PS. Tylko kawę piłem. A dzisiaj wreszcie zdjąłem flagę z domu. Po zwycięstwie!
Piękne były te sceny moknących i wzruszonych ludzi. I wyobrażasz sobie! Nie był za Karolem cieć, który by osłaniał naszego kandydata ogromnym parasolem.
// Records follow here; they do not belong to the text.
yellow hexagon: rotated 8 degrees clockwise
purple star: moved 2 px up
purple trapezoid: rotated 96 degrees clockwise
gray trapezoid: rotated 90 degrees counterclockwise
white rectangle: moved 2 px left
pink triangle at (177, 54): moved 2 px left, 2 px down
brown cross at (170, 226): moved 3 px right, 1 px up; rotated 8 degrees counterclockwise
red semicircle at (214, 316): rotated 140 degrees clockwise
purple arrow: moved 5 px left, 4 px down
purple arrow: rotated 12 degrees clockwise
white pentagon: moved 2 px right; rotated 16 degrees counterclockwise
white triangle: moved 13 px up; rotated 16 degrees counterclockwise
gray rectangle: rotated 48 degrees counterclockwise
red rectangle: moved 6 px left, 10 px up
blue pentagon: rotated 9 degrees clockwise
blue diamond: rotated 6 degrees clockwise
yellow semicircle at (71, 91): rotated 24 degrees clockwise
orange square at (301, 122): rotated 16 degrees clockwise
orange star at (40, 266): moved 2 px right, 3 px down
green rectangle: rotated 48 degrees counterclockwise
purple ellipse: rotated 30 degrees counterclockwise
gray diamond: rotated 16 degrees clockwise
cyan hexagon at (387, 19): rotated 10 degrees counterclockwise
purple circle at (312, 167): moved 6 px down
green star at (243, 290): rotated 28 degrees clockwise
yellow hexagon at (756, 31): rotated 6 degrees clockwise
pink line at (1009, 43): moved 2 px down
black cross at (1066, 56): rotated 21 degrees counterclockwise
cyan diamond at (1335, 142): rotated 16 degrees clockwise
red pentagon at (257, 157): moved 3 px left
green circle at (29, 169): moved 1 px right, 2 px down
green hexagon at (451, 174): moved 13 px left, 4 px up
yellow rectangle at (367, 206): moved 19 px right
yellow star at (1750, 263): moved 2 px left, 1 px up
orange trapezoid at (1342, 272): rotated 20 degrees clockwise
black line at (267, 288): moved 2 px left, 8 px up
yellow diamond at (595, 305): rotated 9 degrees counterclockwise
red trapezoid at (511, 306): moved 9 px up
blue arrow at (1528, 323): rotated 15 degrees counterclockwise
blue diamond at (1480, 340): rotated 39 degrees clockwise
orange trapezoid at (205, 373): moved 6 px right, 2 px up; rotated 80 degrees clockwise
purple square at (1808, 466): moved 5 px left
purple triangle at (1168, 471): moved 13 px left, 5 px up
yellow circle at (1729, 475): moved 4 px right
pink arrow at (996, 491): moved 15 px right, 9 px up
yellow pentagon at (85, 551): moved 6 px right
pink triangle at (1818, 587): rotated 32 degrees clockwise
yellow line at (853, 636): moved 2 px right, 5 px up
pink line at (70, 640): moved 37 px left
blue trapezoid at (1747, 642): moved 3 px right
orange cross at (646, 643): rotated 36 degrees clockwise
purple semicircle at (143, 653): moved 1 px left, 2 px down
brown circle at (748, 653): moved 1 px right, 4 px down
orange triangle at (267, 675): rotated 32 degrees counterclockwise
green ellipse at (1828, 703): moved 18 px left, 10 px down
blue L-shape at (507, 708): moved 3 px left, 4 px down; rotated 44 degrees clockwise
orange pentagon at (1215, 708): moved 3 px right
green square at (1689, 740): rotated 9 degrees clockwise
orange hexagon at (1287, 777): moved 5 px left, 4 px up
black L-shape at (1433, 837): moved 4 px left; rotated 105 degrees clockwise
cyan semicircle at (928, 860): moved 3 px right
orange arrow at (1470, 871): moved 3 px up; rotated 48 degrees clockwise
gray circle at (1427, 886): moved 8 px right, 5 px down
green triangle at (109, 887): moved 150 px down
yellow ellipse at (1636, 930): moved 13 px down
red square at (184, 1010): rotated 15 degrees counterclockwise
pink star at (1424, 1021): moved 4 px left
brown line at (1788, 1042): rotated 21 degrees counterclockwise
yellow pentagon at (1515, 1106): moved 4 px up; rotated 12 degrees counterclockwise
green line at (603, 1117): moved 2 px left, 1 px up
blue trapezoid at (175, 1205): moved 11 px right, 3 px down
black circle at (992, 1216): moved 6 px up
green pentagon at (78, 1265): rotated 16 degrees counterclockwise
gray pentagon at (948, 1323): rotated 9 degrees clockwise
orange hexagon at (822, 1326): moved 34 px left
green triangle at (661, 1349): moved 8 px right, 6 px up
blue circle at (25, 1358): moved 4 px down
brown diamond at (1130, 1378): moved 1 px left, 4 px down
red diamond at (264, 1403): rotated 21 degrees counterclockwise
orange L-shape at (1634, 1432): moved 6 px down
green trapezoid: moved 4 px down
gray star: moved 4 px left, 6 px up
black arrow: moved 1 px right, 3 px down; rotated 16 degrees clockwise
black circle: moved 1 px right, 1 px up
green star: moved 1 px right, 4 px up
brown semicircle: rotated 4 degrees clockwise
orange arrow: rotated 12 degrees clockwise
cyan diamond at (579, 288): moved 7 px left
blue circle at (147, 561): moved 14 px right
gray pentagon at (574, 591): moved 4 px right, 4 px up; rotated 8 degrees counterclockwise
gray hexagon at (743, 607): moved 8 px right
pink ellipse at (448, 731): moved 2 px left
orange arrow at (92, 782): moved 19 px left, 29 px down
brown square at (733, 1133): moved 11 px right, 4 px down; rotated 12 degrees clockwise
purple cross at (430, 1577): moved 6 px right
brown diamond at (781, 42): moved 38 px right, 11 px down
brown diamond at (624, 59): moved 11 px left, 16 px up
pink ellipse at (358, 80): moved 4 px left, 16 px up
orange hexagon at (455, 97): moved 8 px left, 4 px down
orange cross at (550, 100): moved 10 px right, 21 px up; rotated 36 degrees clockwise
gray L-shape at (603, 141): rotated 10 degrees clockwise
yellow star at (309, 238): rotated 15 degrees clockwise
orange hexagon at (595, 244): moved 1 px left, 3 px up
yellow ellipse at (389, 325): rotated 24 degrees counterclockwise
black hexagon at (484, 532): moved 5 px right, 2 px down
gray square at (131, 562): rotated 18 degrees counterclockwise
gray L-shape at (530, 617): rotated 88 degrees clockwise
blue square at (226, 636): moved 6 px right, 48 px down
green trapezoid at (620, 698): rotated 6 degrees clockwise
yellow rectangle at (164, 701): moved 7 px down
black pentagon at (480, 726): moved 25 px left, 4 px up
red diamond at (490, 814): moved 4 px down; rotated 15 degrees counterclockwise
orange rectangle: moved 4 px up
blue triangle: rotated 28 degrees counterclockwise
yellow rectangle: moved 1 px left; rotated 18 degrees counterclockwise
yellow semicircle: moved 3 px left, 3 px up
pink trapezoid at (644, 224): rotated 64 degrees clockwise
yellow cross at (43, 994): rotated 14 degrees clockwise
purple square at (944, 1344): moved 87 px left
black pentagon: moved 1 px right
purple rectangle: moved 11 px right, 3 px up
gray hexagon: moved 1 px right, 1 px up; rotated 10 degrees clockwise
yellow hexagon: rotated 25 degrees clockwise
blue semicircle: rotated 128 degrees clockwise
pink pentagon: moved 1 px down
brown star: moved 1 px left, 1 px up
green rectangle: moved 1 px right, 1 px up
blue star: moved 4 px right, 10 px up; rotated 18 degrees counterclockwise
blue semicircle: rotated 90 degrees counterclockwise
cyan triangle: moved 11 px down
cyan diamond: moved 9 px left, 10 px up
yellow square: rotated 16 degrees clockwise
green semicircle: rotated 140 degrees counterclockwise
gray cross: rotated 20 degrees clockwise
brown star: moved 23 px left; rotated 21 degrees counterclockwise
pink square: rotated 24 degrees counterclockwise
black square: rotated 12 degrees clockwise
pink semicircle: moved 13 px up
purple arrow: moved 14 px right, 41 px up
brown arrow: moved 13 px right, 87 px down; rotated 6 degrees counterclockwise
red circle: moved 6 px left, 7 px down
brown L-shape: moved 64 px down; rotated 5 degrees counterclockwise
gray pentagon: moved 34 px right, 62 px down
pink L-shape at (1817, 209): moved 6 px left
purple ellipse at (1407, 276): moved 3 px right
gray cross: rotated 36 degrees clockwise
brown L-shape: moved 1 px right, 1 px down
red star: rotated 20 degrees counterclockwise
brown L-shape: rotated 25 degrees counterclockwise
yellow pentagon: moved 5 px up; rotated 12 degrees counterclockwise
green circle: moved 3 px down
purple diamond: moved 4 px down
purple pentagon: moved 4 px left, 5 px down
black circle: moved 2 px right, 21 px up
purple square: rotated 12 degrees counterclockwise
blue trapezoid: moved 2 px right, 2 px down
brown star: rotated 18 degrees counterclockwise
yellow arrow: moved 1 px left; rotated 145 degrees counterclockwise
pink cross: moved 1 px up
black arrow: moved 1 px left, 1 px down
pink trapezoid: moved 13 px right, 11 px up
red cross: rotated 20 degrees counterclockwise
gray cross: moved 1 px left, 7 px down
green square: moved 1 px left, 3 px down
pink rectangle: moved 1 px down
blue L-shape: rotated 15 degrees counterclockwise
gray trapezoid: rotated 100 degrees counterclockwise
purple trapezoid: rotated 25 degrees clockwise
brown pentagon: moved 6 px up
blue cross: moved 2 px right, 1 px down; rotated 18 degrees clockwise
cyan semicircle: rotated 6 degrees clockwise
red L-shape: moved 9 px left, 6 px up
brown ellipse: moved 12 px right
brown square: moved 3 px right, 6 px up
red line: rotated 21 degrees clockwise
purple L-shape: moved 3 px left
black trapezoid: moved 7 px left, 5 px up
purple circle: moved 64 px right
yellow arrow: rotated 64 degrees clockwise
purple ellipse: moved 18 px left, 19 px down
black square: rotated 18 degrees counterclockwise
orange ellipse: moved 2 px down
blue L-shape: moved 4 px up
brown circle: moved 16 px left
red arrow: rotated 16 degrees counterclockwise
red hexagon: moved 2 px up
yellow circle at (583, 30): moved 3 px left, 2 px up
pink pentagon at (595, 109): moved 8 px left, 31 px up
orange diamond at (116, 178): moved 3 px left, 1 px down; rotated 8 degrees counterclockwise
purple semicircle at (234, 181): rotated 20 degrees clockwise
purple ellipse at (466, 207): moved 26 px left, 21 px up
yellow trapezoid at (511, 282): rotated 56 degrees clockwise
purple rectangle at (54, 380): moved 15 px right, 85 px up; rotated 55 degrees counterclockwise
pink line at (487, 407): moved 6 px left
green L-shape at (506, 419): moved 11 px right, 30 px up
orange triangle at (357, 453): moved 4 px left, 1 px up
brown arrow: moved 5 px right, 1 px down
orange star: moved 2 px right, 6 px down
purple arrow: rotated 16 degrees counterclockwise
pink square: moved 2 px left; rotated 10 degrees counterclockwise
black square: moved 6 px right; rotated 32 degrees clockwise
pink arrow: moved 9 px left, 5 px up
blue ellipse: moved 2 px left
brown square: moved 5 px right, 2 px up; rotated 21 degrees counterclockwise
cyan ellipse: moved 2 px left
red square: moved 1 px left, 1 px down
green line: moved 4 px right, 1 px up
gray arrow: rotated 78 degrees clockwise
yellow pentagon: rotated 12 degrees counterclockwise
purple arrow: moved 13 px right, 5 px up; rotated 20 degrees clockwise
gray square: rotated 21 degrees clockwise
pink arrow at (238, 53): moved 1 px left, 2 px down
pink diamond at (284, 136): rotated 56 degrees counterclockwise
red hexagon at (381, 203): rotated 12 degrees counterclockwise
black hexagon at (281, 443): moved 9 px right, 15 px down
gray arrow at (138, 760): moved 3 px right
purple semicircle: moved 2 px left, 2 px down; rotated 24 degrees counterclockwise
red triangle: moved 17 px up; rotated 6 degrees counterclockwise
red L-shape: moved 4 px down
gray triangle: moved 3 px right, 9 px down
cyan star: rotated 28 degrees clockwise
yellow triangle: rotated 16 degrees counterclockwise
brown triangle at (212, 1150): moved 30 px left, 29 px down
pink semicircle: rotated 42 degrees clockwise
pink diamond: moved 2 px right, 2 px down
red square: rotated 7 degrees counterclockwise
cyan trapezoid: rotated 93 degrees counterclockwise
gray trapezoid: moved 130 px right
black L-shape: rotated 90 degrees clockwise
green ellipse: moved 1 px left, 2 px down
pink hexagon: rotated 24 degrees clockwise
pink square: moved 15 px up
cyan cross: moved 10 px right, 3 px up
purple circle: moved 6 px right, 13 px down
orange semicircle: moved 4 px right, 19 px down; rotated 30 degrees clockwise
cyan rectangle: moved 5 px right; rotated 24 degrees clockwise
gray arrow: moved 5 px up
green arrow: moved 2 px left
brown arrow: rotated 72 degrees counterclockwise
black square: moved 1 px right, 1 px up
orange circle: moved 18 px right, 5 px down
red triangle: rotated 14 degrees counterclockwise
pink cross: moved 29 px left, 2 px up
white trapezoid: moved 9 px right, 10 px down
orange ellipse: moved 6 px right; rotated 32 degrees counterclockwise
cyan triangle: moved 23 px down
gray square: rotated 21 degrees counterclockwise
Czy zwyciężyliśmy rzeczywiście okaze się juz niebawem. Teraz jest pytanie: czy " efekt Nawrockiego" pozwoli na przewartościowanie i redefiniowanie układu sił po prawej stronie politycznej sceny. Sprawdzianem zaistnienia możliwości takiego zjawiska będzie już skład personalny kancelarii przyszłego prezydenta jak i dopuszczonych do jej orbity zastępów doradców, skuteczność formatowania BBN, nie mówiąc o wypelnianiu podjętych na finiszu kampanii zobowiązań wobec nieformalnych " koalicjantow" . Nawrocki doświadczenia w politycznych podchodach nie ma żadnego, więc ostroznie z fanfarami. Raczej należy się zastanawiać- i to dosyć intensywnie- na jakim składzie osobowym może się oprzeć aby nie został wystrychniety na Dudę. A my razem z nim.
W standardach zachowania nic się nie zmieniło więc nie powstanie żaden dodatkowy efekt, poza Izerą - ta jest zawsze.
Nie wyjechali, bo byli pewni, że Wrocław znowu stanie się Breslau, a Gdańsk Danzig. Ale wyprasowane brunatne koszule trzymają w szafie.
W Breslau i Danzig potrzeba dużo chętnych do mycia kibli i sprzątania . Nawet studia pokończyli . Pacz Pan Panie jak się kolorowy wkurwia . Teraz to chyba na praktykę do Berlina pojadą "bo pracy nie będzie w specjalności "., jak mawiał pewien słynny Wrocłąwianin z Polsatu . Oni po prostu chcieli zostać enerdowcami w Polsce . A tu taki numer i "wszystko w pizdu".